═════ Extracted information

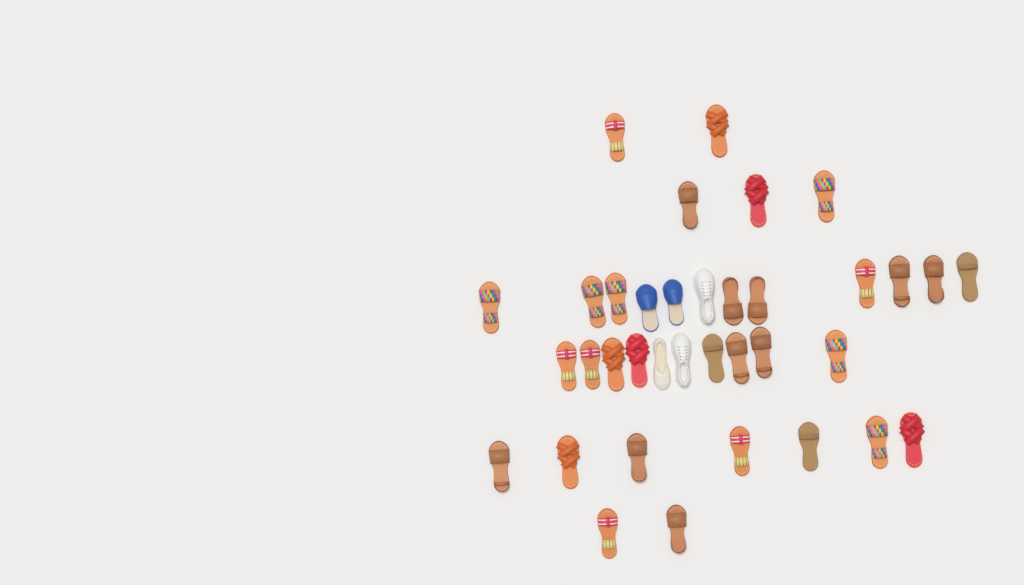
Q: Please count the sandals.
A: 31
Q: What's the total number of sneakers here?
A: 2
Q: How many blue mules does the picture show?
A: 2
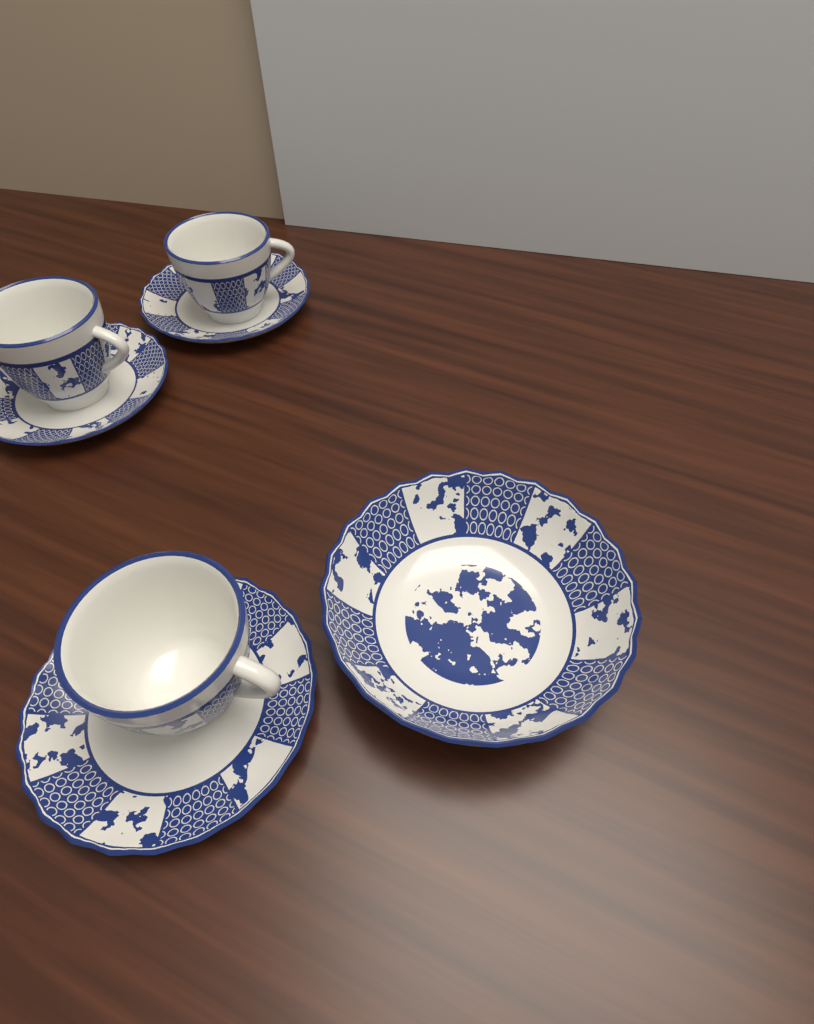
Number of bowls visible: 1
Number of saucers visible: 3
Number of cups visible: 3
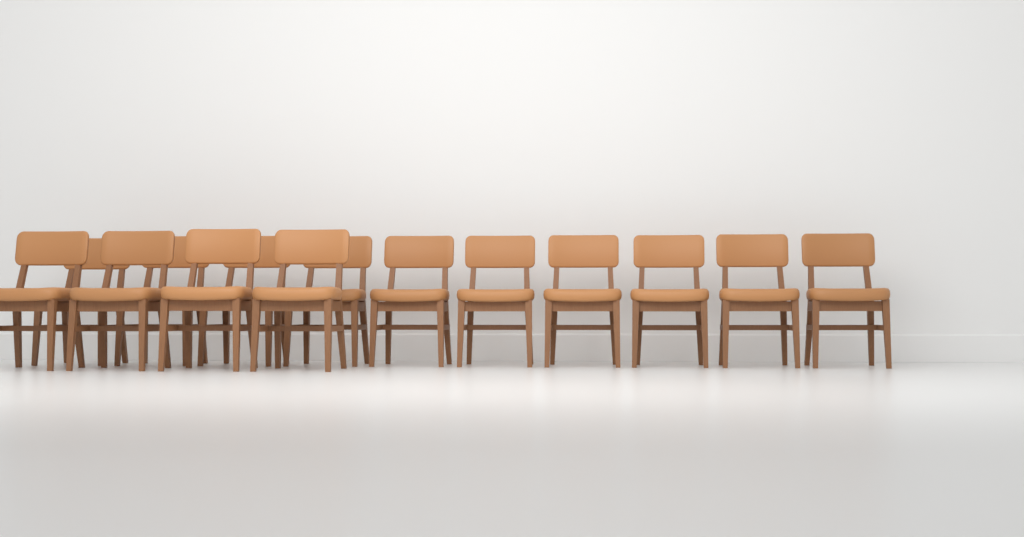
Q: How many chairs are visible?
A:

══════════

* Aim of the task:
Copy everything from the line containing "Q: How many blue mules does the picture show?" down to the end of the records, word for word, and leave the pictures out.

* Expected answer:
Q: How many blue mules does the picture show?
A: 2
Number of bowls visible: 1
Number of saucers visible: 3
Number of cups visible: 3
Q: How many chairs are visible?
A:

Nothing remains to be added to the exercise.